BRIEF:
Whenever a line in the following entries includes "Originally", tally it. Report nothing except the final count.

DATA SHOWN:
[Start of section]

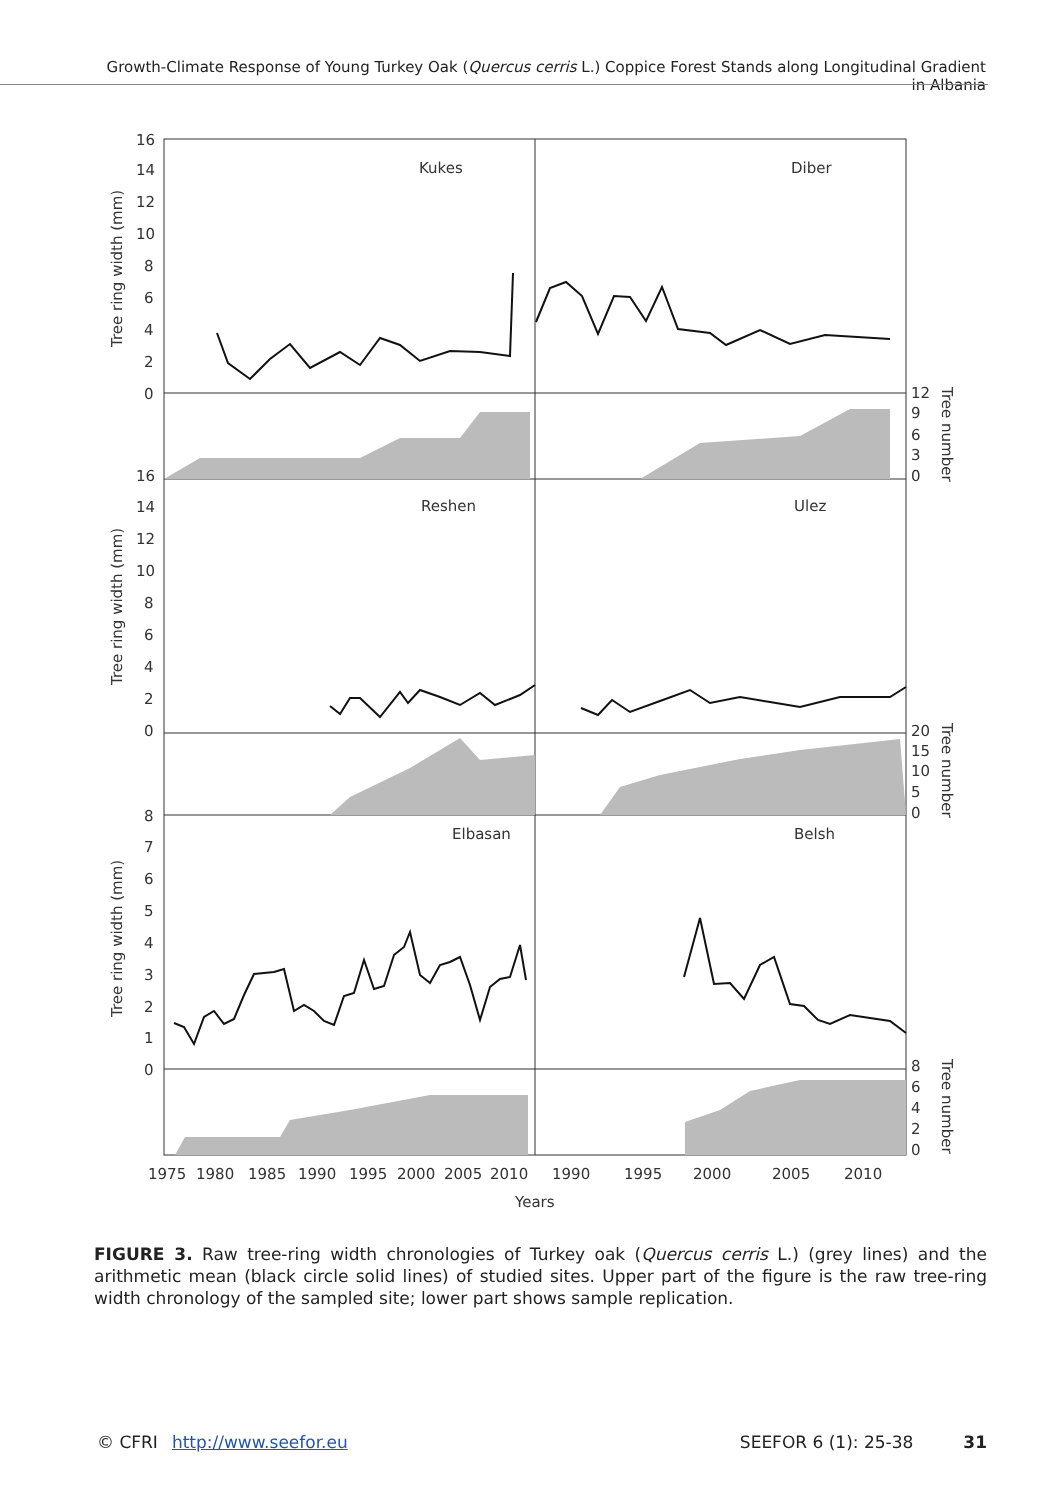Growth-Climate Response of Young Turkey Oak (Quercus cerris L.) Coppice Forest Stands along Longitudinal Gradient in Albania
Kukes
Diber
Reshen
Ulez
Elbasan
Belsh
16
14
12
10
8
6
4
2
0
16
14
12
10
8
6
4
2
0
8
7
6
5
4
3
2
1
0
12
9
6
3
0
20
15
10
5
0
8
6
4
2
0
Tree ring width (mm)
Tree ring width (mm)
Tree ring width (mm)
Tree number
Tree number
Tree number
1975
1980
1985
1990
1995
2000
2005
2010
1990
1995
2000
2005
2010
Years
FIGURE 3. Raw tree-ring width chronologies of Turkey oak (Quercus cerris L.) (grey lines) and the arithmetic mean (black circle solid lines) of studied sites. Upper part of the figure is the raw tree-ring width chronology of the sampled site; lower part shows sample replication.
© CFRI http://www.seefor.eu SEEFOR 6 (1): 25-38 31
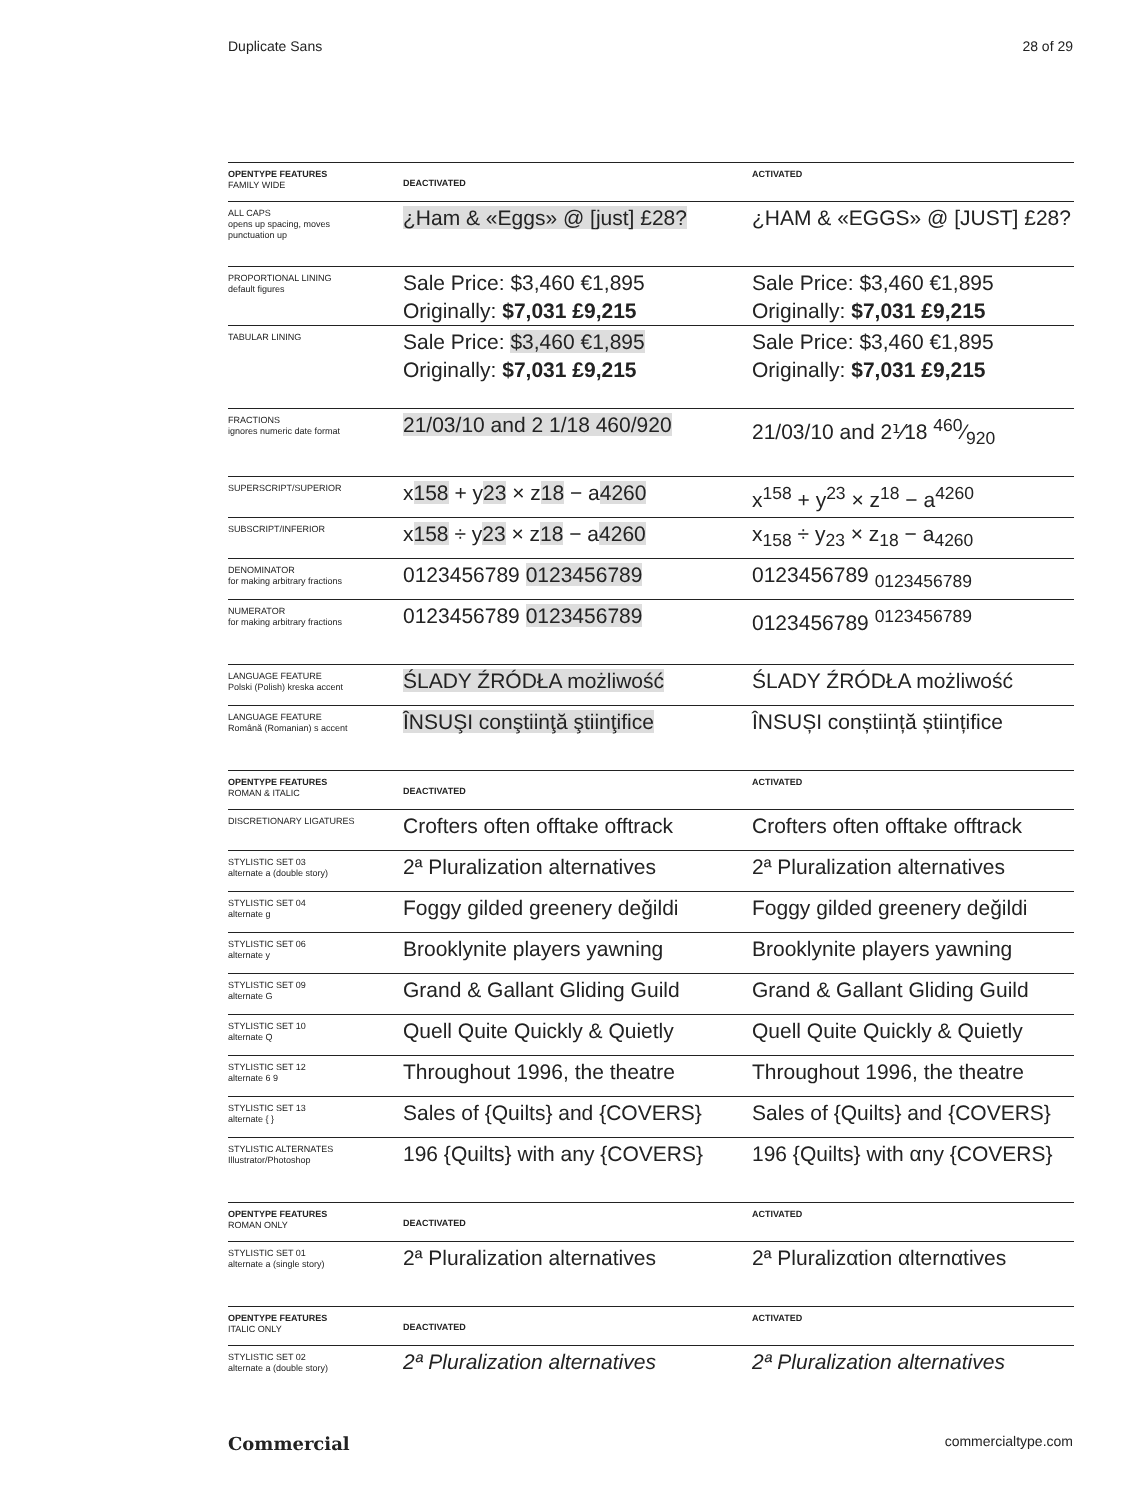Duplicate Sans 28 of 29
| OPENTYPE FEATURES FAMILY WIDE | DEACTIVATED | ACTIVATED |
| ALL CAPS opens up spacing, moves punctuation up | ¿Ham & «Eggs» @ [just] £28? | ¿HAM & «EGGS» @ [JUST] £28? |
| PROPORTIONAL LINING default figures | Sale Price: $3,460 €1,895 Originally: $7,031 £9,215 | Sale Price: $3,460 €1,895 Originally: $7,031 £9,215 |
| TABULAR LINING | Sale Price: $3,460 €1,895 Originally: $7,031 £9,215 | Sale Price: $3,460 €1,895 Originally: $7,031 £9,215 |
| FRACTIONS ignores numeric date format | 21/03/10 and 2 1/18 460/920 | 21/03/10 and 2⅟18 460⁄920 |
| SUPERSCRIPT/SUPERIOR | x 158 + y 23 × z 18 − a 4260 | x<sup>158</sup> + y<sup>23</sup> × z<sup>18</sup> − a<sup>4260</sup> |
| SUBSCRIPT/INFERIOR | x 158 ÷ y 23 × z 18 − a 4260 | x<sub>158</sub> ÷ y<sub>23</sub> × z<sub>18</sub> − a<sub>4260</sub> |
| DENOMINATOR for making arbitrary fractions | 0123456789 0123456789 | 0123456789 <sub>0123456789</sub> |
| NUMERATOR for making arbitrary fractions | 0123456789 0123456789 | 0123456789 <sup>0123456789</sup> |
| LANGUAGE FEATURE Polski (Polish) kreska accent | ŚLADY ŹRÓDŁA możliwość | ŚLADY ŹRÓDŁA możliwość |
| LANGUAGE FEATURE Română (Romanian) s accent | ÎNSUŞI conştiinţă ştiinţifice | ÎNSUȘI conștiință științifice |
| OPENTYPE FEATURES ROMAN & ITALIC | DEACTIVATED | ACTIVATED |
| DISCRETIONARY LIGATURES | Crofters often offtake offtrack | Crofters often offtake offtrack |
| STYLISTIC SET 03 alternate a (double story) | 2ª Pluralization alternatives | 2ª Pluralization alternatives |
| STYLISTIC SET 04 alternate g | Foggy gilded greenery değildi | Foggy gilded greenery değildi |
| STYLISTIC SET 06 alternate y | Brooklynite players yawning | Brooklynite players yawning |
| STYLISTIC SET 09 alternate G | Grand & Gallant Gliding Guild | Grand & Gallant Gliding Guild |
| STYLISTIC SET 10 alternate Q | Quell Quite Quickly & Quietly | Quell Quite Quickly & Quietly |
| STYLISTIC SET 12 alternate 6 9 | Throughout 1996, the theatre | Throughout 1996, the theatre |
| STYLISTIC SET 13 alternate { } | Sales of {Quilts} and {COVERS} | Sales of {Quilts} and {COVERS} |
| STYLISTIC ALTERNATES Illustrator/Photoshop | 196 {Quilts} with any {COVERS} | 196 {Quilts} with αny {COVERS} |
| OPENTYPE FEATURES ROMAN ONLY | DEACTIVATED | ACTIVATED |
| STYLISTIC SET 01 alternate a (single story) | 2ª Pluralization alternatives | 2ª Pluralizαtion αlternαtives |
| OPENTYPE FEATURES ITALIC ONLY | DEACTIVATED | ACTIVATED |
| STYLISTIC SET 02 alternate a (double story) | 2ª Pluralization alternatives | 2ª Pluralization alternatives |
Commercial commercialtype.com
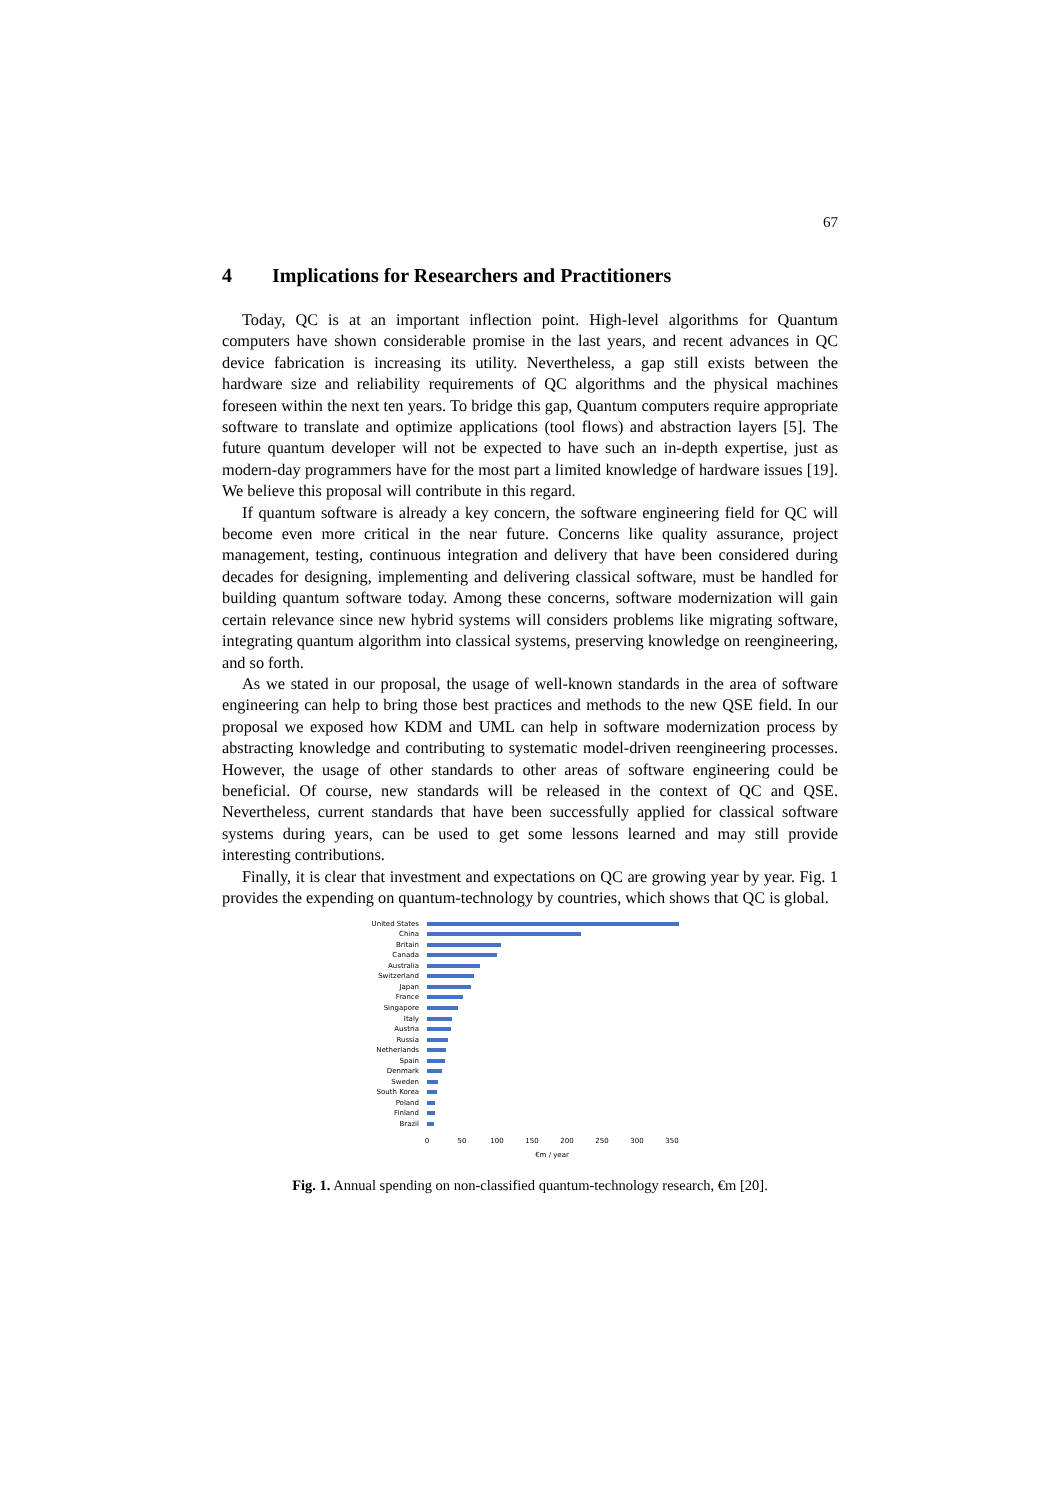67
4 Implications for Researchers and Practitioners
Today, QC is at an important inflection point. High-level algorithms for Quantum computers have shown considerable promise in the last years, and recent advances in QC device fabrication is increasing its utility. Nevertheless, a gap still exists between the hardware size and reliability requirements of QC algorithms and the physical machines foreseen within the next ten years. To bridge this gap, Quantum computers require appropriate software to translate and optimize applications (tool flows) and abstraction layers [5]. The future quantum developer will not be expected to have such an in-depth expertise, just as modern-day programmers have for the most part a limited knowledge of hardware issues [19]. We believe this proposal will contribute in this regard.
If quantum software is already a key concern, the software engineering field for QC will become even more critical in the near future. Concerns like quality assurance, project management, testing, continuous integration and delivery that have been considered during decades for designing, implementing and delivering classical software, must be handled for building quantum software today. Among these concerns, software modernization will gain certain relevance since new hybrid systems will considers problems like migrating software, integrating quantum algorithm into classical systems, preserving knowledge on reengineering, and so forth.
As we stated in our proposal, the usage of well-known standards in the area of software engineering can help to bring those best practices and methods to the new QSE field. In our proposal we exposed how KDM and UML can help in software modernization process by abstracting knowledge and contributing to systematic model-driven reengineering processes. However, the usage of other standards to other areas of software engineering could be beneficial. Of course, new standards will be released in the context of QC and QSE. Nevertheless, current standards that have been successfully applied for classical software systems during years, can be used to get some lessons learned and may still provide interesting contributions.
Finally, it is clear that investment and expectations on QC are growing year by year. Fig. 1 provides the expending on quantum-technology by countries, which shows that QC is global.
United States
China
Britain
Canada
Australia
Switzerland
Japan
France
Singapore
Italy
Austria
Russia
Netherlands
Spain
Denmark
Sweden
South Korea
Poland
Finland
Brazil
0 50 100 150 200 250 300 350
€m / year
Fig. 1. Annual spending on non-classified quantum-technology research, €m [20].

[End of section]

REPLY TO THE TASK:
2